On the left side (without Intel Optane), 6 nodes would be required to support such an environment, with a total RAM count of 4608 GB and 216 CPU cores. This environment would also require larger cache SSDs (2x 1.6 TB), and a smaller usable storage capacity pool (8x 4 TB drives).

With Intel Optane, optimizations at the CPU, Memory and Storage layer allow to meet (and slightly exceed) the same requirements with only 4 nodes, delivering similar performance with a much more efficient footprint. The storage cache tier is smaller and more efficient (2x 375 GB), also allowing the support of a larger capacity pool (12x 4 TB drives).
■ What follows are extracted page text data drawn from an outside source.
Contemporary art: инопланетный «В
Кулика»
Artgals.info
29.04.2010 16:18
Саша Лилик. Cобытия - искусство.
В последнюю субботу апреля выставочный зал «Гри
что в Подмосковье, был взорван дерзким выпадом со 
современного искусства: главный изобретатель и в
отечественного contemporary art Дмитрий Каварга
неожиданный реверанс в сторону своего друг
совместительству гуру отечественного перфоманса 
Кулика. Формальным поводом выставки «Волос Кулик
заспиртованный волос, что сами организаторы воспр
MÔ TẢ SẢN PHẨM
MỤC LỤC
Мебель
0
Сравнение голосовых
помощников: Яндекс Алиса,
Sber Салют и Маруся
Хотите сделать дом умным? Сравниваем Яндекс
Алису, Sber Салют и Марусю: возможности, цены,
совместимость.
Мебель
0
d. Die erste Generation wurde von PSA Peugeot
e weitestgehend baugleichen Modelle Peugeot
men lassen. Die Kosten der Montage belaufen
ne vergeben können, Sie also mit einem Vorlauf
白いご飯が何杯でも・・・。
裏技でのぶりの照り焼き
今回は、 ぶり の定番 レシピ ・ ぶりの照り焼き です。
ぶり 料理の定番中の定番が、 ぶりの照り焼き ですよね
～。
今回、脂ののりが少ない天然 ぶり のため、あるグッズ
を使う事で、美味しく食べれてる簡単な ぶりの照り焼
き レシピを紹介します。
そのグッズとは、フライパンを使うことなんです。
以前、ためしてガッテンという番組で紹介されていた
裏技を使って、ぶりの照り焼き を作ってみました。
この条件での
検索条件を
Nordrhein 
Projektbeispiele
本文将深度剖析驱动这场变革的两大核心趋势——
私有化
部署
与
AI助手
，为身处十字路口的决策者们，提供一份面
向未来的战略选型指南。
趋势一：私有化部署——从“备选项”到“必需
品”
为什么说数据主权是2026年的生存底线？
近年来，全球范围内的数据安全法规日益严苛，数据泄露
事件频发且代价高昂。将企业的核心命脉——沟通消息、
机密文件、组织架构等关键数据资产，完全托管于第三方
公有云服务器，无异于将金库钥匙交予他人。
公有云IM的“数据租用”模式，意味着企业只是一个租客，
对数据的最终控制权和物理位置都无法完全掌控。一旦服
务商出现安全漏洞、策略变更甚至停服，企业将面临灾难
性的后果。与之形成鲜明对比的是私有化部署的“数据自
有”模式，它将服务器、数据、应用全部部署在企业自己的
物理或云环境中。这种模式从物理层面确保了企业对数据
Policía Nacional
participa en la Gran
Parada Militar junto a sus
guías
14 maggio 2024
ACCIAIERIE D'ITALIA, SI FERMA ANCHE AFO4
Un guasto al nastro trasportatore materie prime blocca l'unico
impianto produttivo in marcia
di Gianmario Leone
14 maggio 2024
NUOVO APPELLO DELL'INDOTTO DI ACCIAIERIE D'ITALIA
Figure 4 – A typical VMware VCF consolidation use case with Intel Optane PMEM / SSD

Conclusion

Optane PMEM and Optane SSD work together to enable cost-effective VCF deployments without sacrificing on performance.

At the hypervisor layer, Optane PMEM significantly increases the memory capacity of virtualization nodes by complementing DRAM with durable and ultra-low latency Optane Persistent Memory, achieving similar performance compared to DRAM-only deployments, and at a significantly better price point. This enables higher VM densities, lower infrastructure footprint and reduced CAPEX / OPEX costs.

At the storage layer, Optane SSD dramatically boosts the efficiency of vSAN deployments. It enables organizations to run I/O intensive workloads, sustain I/O surges and build vSAN layers that do not have to compromise between performance and capacity.

With Optane, Intel has taken a solution-based approach that delivers value across the entire data center stack. This is particularly true of VMware VCF, where Optane-enabled systems allow organizations to get much more value out of their investments.